Work item => Could you repeat all of the entries word for word, minus any pictures?

* * * *

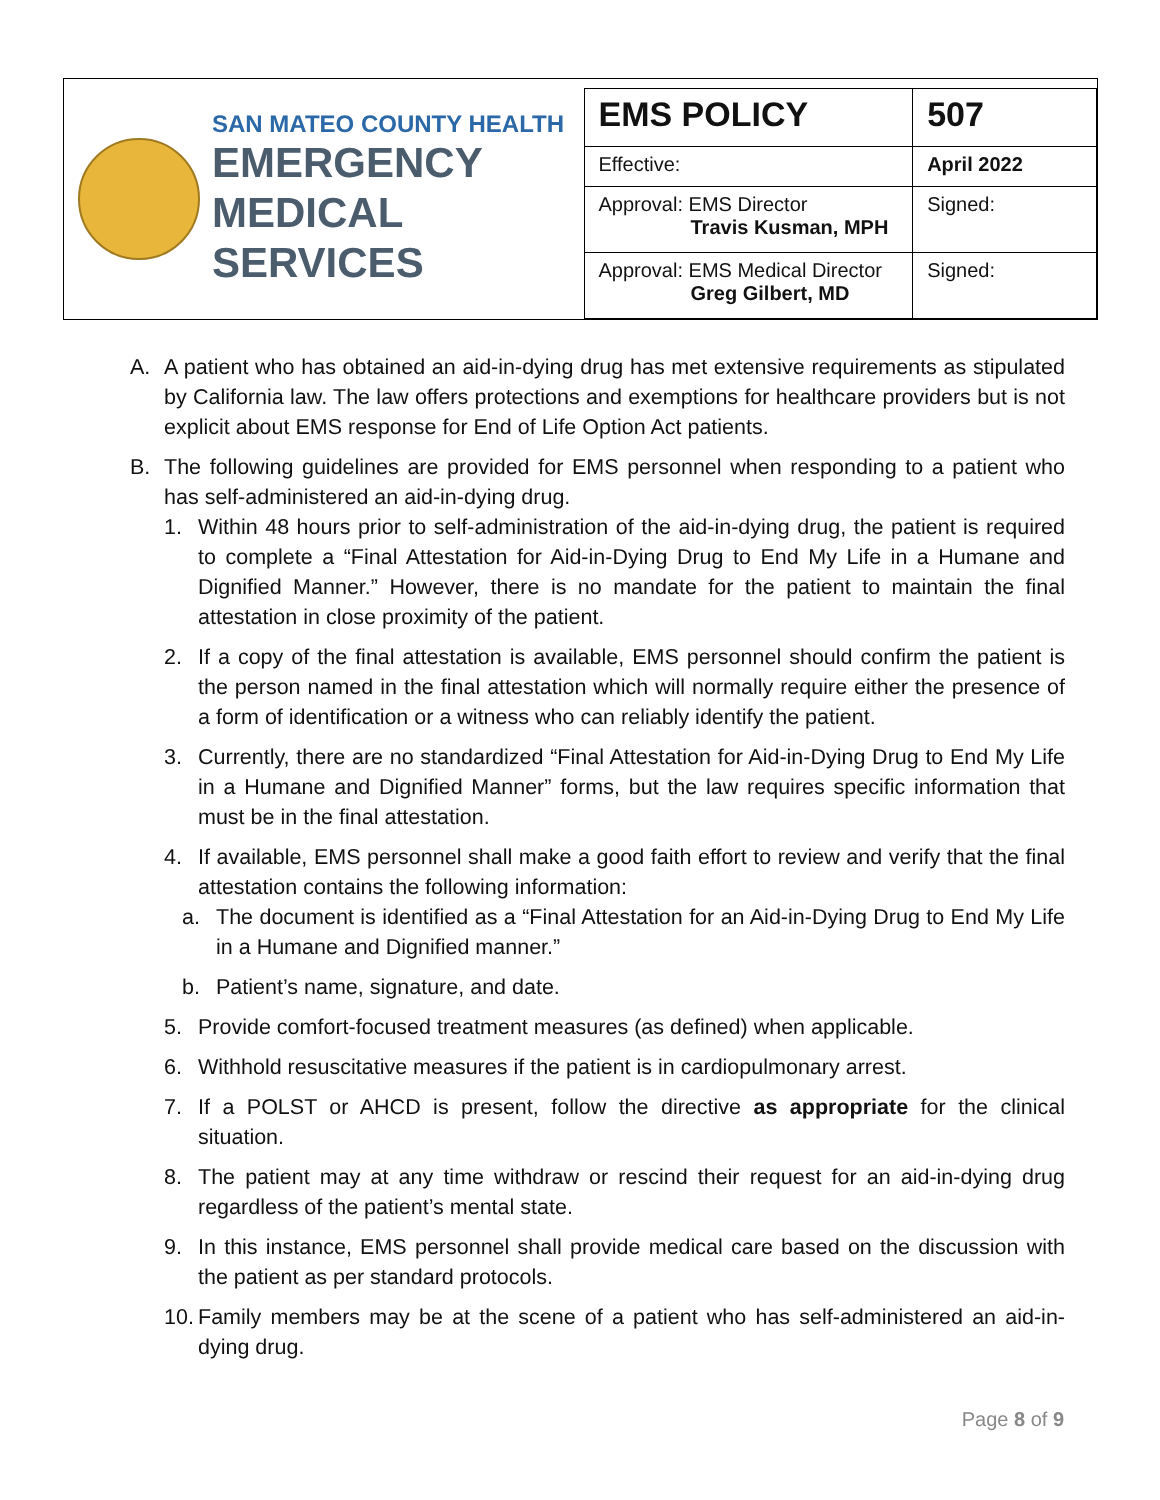SAN MATEO COUNTY HEALTH
EMERGENCY
MEDICAL SERVICES
| EMS POLICY | 507 |
| Effective: | April 2022 |
| Approval: EMS Director Travis Kusman, MPH | Signed: |
| Approval: EMS Medical Director Greg Gilbert, MD | Signed: |
A. A patient who has obtained an aid-in-dying drug has met extensive requirements as stipulated by California law. The law offers protections and exemptions for healthcare providers but is not explicit about EMS response for End of Life Option Act patients.
B. The following guidelines are provided for EMS personnel when responding to a patient who has self-administered an aid-in-dying drug.
1. Within 48 hours prior to self-administration of the aid-in-dying drug, the patient is required to complete a “Final Attestation for Aid-in-Dying Drug to End My Life in a Humane and Dignified Manner.” However, there is no mandate for the patient to maintain the final attestation in close proximity of the patient.
2. If a copy of the final attestation is available, EMS personnel should confirm the patient is the person named in the final attestation which will normally require either the presence of a form of identification or a witness who can reliably identify the patient.
3. Currently, there are no standardized “Final Attestation for Aid-in-Dying Drug to End My Life in a Humane and Dignified Manner” forms, but the law requires specific information that must be in the final attestation.
4. If available, EMS personnel shall make a good faith effort to review and verify that the final attestation contains the following information:
a. The document is identified as a “Final Attestation for an Aid-in-Dying Drug to End My Life in a Humane and Dignified manner.”
b. Patient’s name, signature, and date.
5. Provide comfort-focused treatment measures (as defined) when applicable.
6. Withhold resuscitative measures if the patient is in cardiopulmonary arrest.
7. If a POLST or AHCD is present, follow the directive as appropriate for the clinical situation.
8. The patient may at any time withdraw or rescind their request for an aid-in-dying drug regardless of the patient’s mental state.
9. In this instance, EMS personnel shall provide medical care based on the discussion with the patient as per standard protocols.
10.
Family members may be at the scene of a patient who has self-administered an aid-in-dying drug.
Page 8 of 9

* * * *

Response to the task =>
SAN MATEO COUNTY HEALTH
EMERGENCY
MEDICAL SERVICES
| EMS POLICY | 507 |
| Effective: | April 2022 |
| Approval: EMS Director Travis Kusman, MPH | Signed: |
| Approval: EMS Medical Director Greg Gilbert, MD | Signed: |
A. A patient who has obtained an aid-in-dying drug has met extensive requirements as stipulated by California law. The law offers protections and exemptions for healthcare providers but is not explicit about EMS response for End of Life Option Act patients.
B. The following guidelines are provided for EMS personnel when responding to a patient who has self-administered an aid-in-dying drug.
1. Within 48 hours prior to self-administration of the aid-in-dying drug, the patient is required to complete a “Final Attestation for Aid-in-Dying Drug to End My Life in a Humane and Dignified Manner.” However, there is no mandate for the patient to maintain the final attestation in close proximity of the patient.
2. If a copy of the final attestation is available, EMS personnel should confirm the patient is the person named in the final attestation which will normally require either the presence of a form of identification or a witness who can reliably identify the patient.
3. Currently, there are no standardized “Final Attestation for Aid-in-Dying Drug to End My Life in a Humane and Dignified Manner” forms, but the law requires specific information that must be in the final attestation.
4. If available, EMS personnel shall make a good faith effort to review and verify that the final attestation contains the following information:
a. The document is identified as a “Final Attestation for an Aid-in-Dying Drug to End My Life in a Humane and Dignified manner.”
b. Patient’s name, signature, and date.
5. Provide comfort-focused treatment measures (as defined) when applicable.
6. Withhold resuscitative measures if the patient is in cardiopulmonary arrest.
7. If a POLST or AHCD is present, follow the directive as appropriate for the clinical situation.
8. The patient may at any time withdraw or rescind their request for an aid-in-dying drug regardless of the patient’s mental state.
9. In this instance, EMS personnel shall provide medical care based on the discussion with the patient as per standard protocols.
10.
Family members may be at the scene of a patient who has self-administered an aid-in-dying drug.
Page 8 of 9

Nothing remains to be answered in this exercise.